= Beginning of Section =
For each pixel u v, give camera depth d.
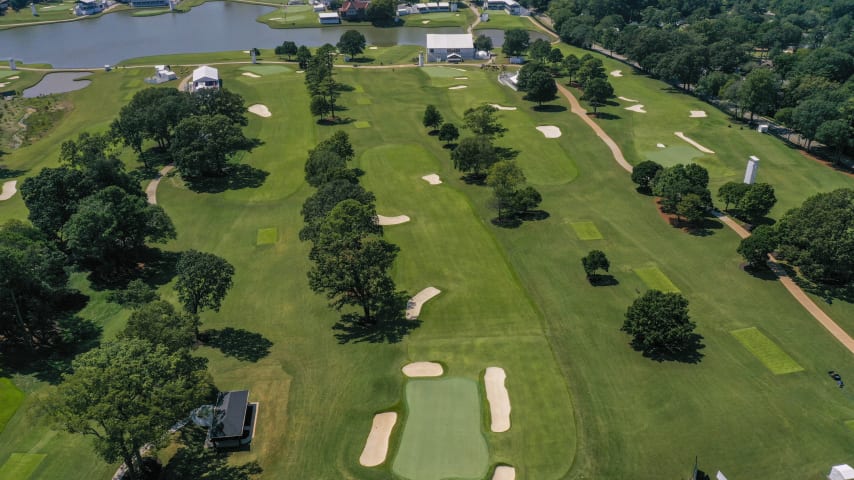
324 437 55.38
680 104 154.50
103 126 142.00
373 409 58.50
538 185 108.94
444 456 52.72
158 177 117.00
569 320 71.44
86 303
= End of Section =
= Beginning of Section =
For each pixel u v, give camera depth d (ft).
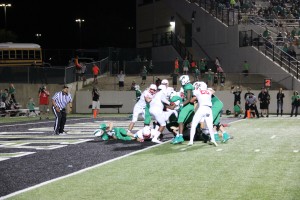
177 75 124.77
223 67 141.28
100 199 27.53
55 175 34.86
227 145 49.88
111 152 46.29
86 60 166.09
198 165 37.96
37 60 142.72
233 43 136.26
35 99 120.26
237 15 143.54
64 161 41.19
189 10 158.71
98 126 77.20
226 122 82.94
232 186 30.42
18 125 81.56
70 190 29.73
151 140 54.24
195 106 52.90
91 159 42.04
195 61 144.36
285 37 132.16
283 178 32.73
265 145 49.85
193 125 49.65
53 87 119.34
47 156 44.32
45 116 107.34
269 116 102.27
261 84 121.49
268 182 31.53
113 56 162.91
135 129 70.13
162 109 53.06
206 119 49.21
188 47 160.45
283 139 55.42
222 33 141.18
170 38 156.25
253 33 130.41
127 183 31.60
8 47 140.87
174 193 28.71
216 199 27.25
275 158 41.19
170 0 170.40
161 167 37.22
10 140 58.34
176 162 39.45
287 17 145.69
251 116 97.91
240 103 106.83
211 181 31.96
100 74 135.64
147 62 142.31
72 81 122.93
= End of Section =
= Beginning of Section =
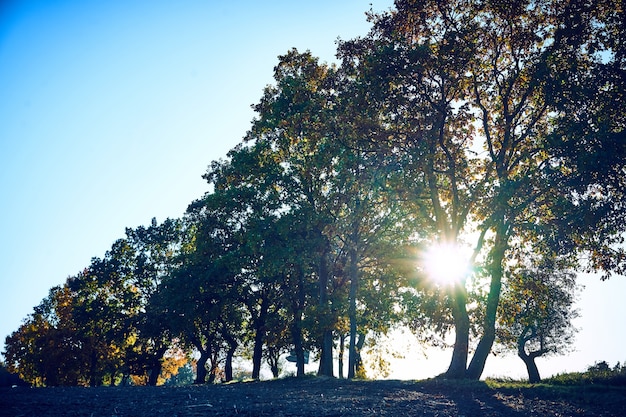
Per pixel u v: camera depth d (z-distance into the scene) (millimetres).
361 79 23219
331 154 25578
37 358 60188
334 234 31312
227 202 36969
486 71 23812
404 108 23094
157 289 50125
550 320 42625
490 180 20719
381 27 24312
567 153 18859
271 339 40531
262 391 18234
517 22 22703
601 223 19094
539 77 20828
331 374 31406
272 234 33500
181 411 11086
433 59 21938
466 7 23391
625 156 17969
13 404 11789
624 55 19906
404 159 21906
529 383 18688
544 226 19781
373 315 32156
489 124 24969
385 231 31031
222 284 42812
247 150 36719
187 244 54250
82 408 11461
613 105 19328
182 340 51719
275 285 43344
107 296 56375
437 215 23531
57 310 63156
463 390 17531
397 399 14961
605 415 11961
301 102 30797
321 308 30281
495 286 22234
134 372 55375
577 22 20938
= End of Section =
■ **Aim of the task**: From the records above, copy out the line with "404 159 21906", the line with "577 22 20938", and every line between them, word for word.

■ **Exercise output**:
404 159 21906
529 383 18688
544 226 19781
373 315 32156
489 124 24969
385 231 31031
222 284 42812
247 150 36719
187 244 54250
82 408 11461
613 105 19328
182 340 51719
275 285 43344
107 296 56375
437 215 23531
57 310 63156
463 390 17531
397 399 14961
605 415 11961
301 102 30797
321 308 30281
495 286 22234
134 372 55375
577 22 20938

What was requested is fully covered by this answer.